Marks and Spencer sits at a difficult place in the market between clothes retailer and food retailer. The food halls have remained open during the coronavirus shutdown, some compensation for the closed clothes stores.
However, with a very limited online offering through Deliveroo, Marks and Spencer has most likely missed out on a significant portion of the rush to stockpile and soaring online demand. The tie up with Ocado is not due to begin until September. Investors will be hoping that his can be brought forward given the current climate. However, on a plus side the big shift to online food shopping will work in favour of M&S and its Ocado tie up going forwards. The food business is likely to take a hit from a reduction in travel and the closure of its
The clothes business has been struggling for years and covid-19 shut will mean trading has been severely constrained over the past 8 weeks. The cancellation of £100 million worth of Spring/Summer wear will almost certainly be appreciated preventing still higher levels of unsold stock.
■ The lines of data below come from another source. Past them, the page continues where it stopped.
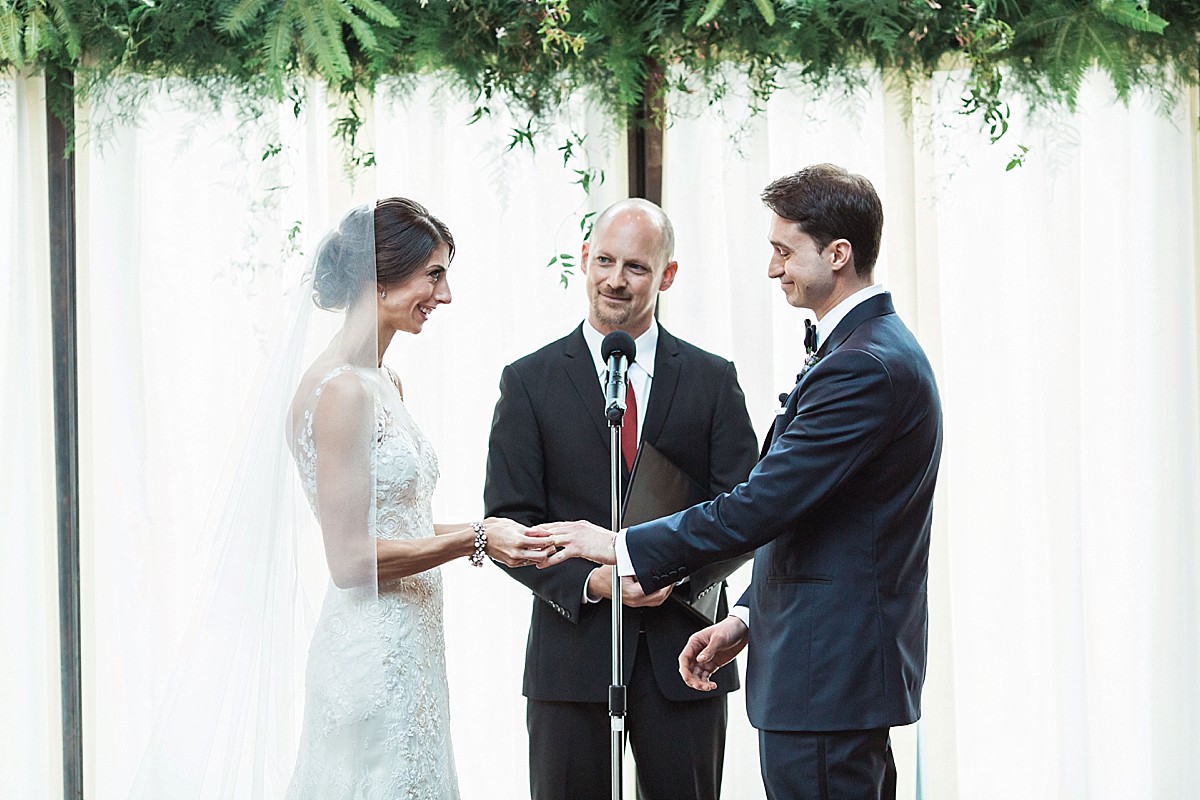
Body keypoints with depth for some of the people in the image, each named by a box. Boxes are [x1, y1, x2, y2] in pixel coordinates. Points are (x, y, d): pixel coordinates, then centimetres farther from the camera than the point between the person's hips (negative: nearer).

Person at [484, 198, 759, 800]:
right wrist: (591, 580, -16)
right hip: (574, 650, -1)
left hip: (683, 652, 1)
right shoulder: (530, 382, 4)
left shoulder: (713, 381, 7)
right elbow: (510, 521, -1)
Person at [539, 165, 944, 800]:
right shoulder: (867, 349, 16)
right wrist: (748, 617, 15)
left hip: (827, 676, -11)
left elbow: (759, 506, -22)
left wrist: (621, 546, -14)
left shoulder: (865, 366, -19)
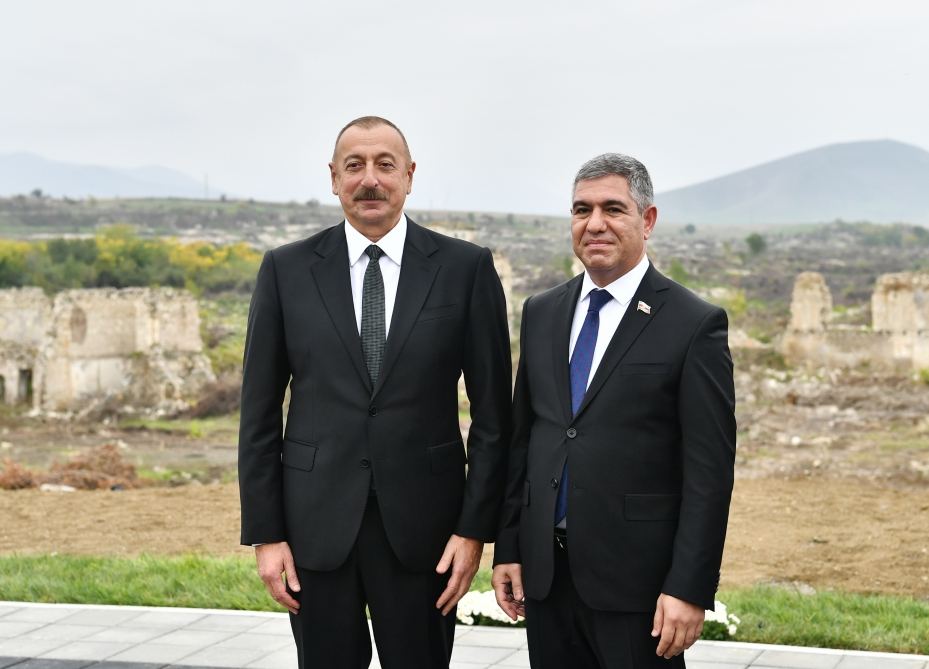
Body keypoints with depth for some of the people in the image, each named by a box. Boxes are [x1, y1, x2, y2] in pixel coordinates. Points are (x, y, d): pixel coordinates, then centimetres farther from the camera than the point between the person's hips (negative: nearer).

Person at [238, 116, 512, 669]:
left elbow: (492, 412, 1)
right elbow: (260, 413, 3)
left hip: (421, 524, -1)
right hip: (316, 524, 1)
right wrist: (265, 533, -1)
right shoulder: (287, 270, 2)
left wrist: (475, 528, -4)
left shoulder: (466, 268, 0)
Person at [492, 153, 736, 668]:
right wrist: (508, 548, 9)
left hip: (635, 578, -5)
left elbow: (709, 470, -10)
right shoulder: (541, 313, 10)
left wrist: (690, 588, -14)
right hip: (544, 572, 5)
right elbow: (521, 438, 13)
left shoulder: (694, 325, -7)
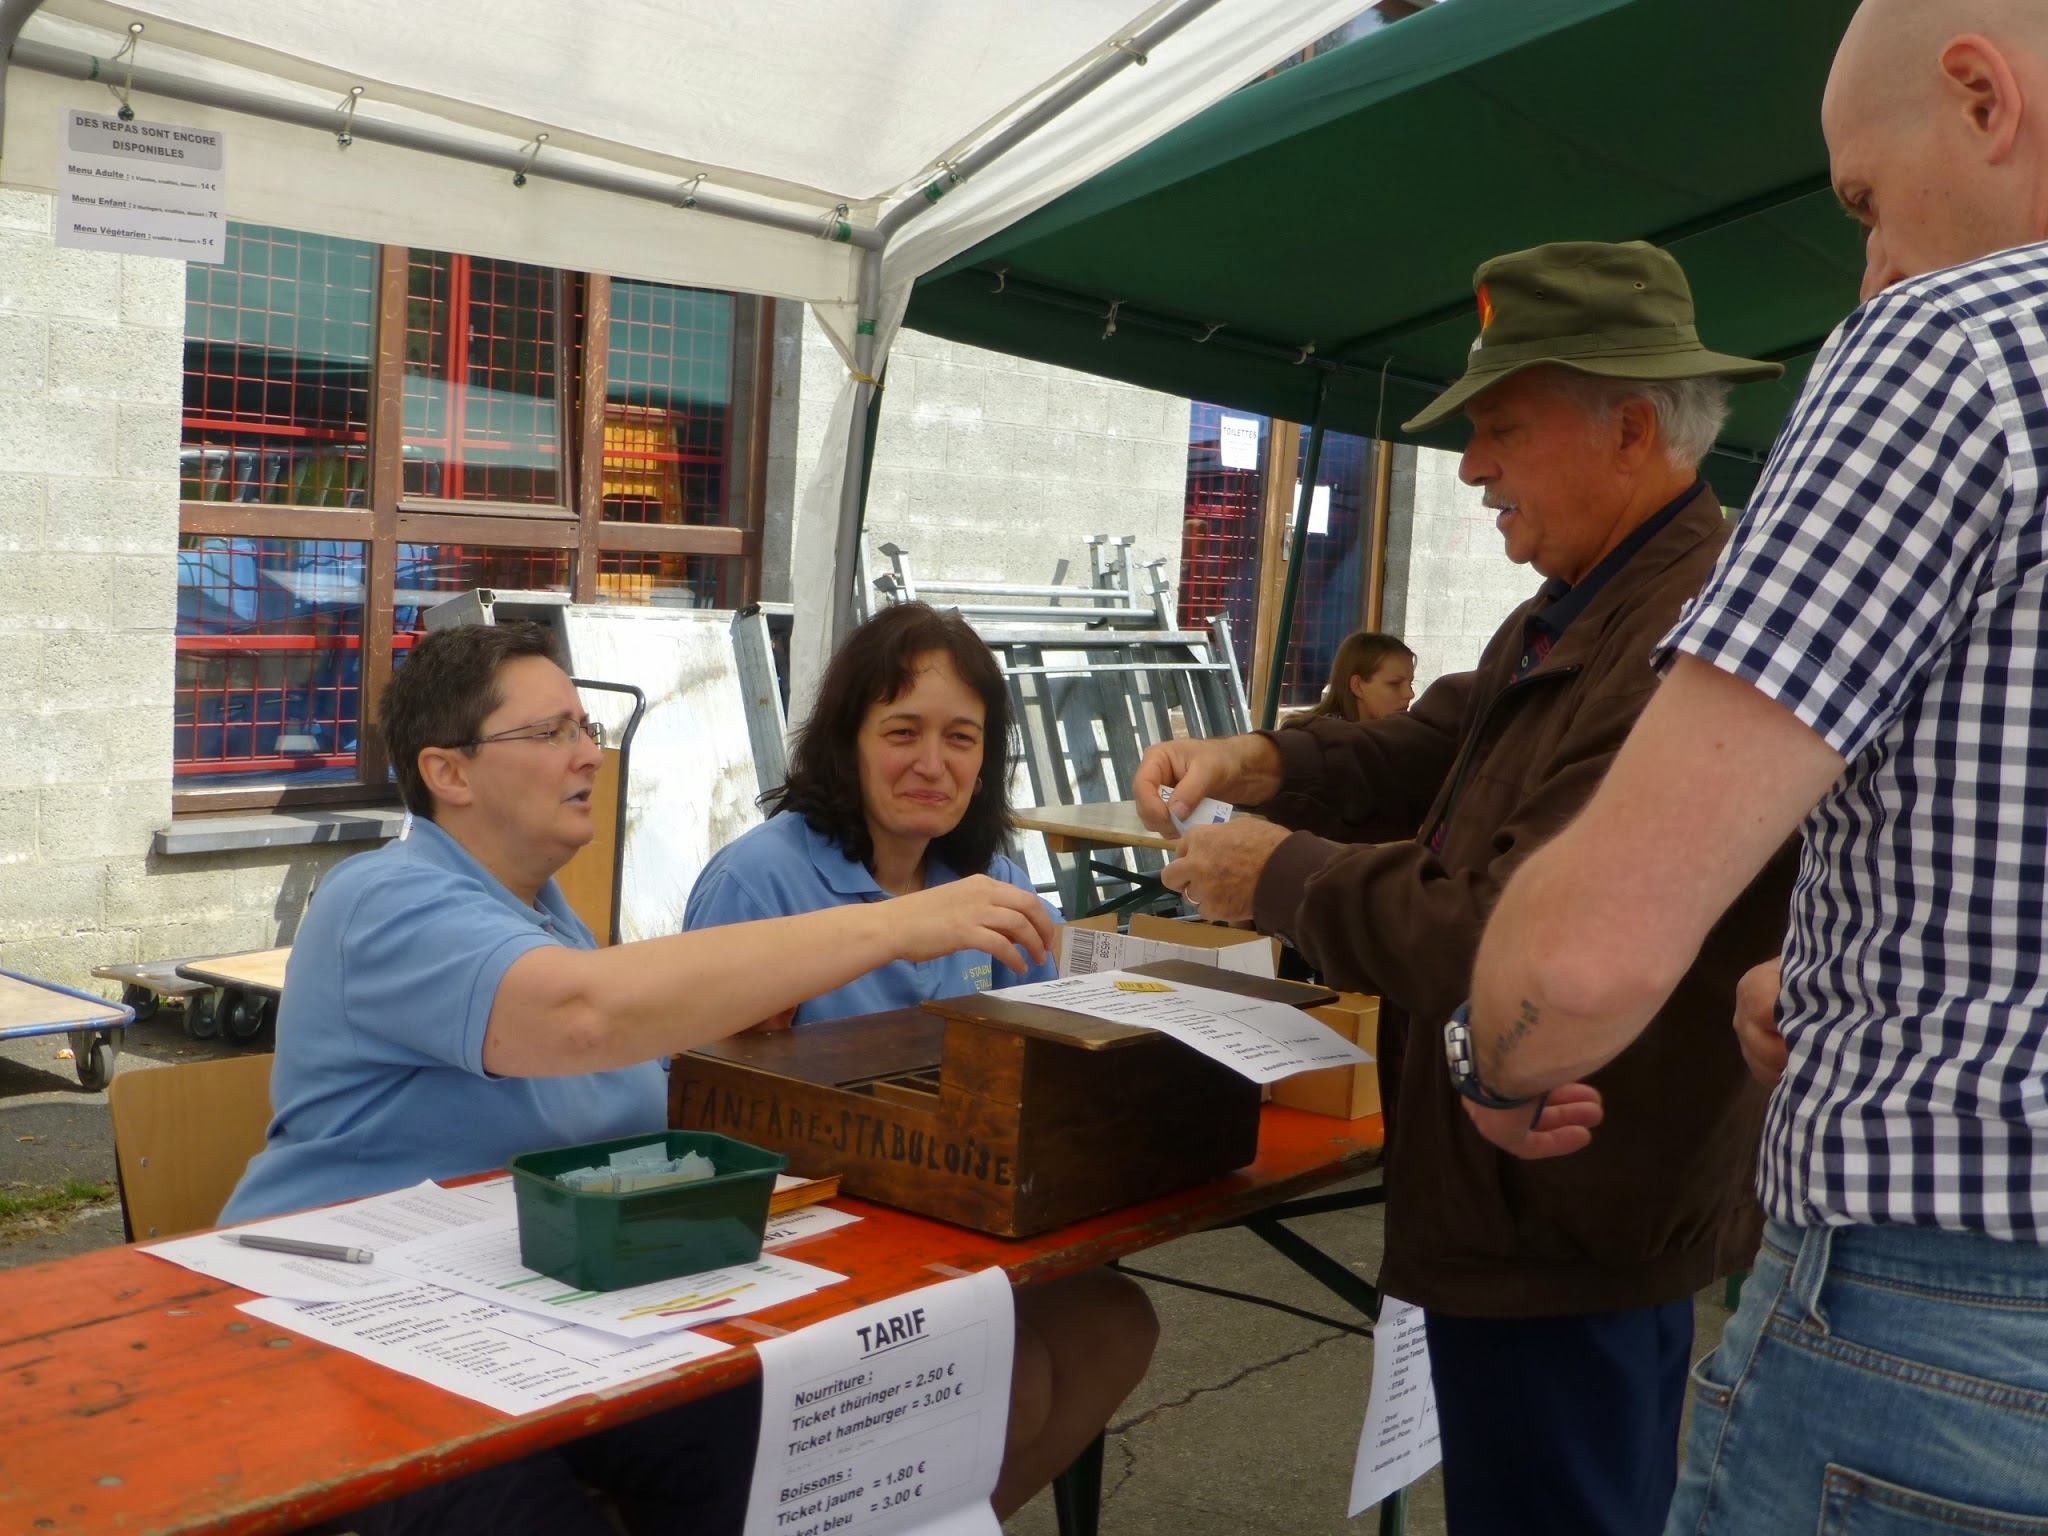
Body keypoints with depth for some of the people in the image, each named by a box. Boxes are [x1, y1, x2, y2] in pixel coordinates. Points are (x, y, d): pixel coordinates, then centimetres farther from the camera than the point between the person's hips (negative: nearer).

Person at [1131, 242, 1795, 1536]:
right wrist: (1263, 765, 0)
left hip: (1579, 1236, -10)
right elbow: (1432, 752, 19)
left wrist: (1279, 876, -16)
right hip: (1527, 1212, 10)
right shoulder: (1571, 613, 11)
Even as store eventually reopen, social distancing measure will be a complication for the retail sector, limiting customers, not to mention the deep recession which could see spending on non-essential items tumble. With this in mind, the outlook is poor for the remainder of the year.
Profits are expected to come in well below £420 million forecast just a few weeks ago.
Levels to watch:
M&S trades below its 50 & 20 sma on the 4 hour chart on a bearish chart. Immediate support can be seen at 85.4p, prior to 74p low struck in March.
On the upside, resistance can be seen at 88p (20 sma) prior to 91p (50 sma) and 103p (high 12th May).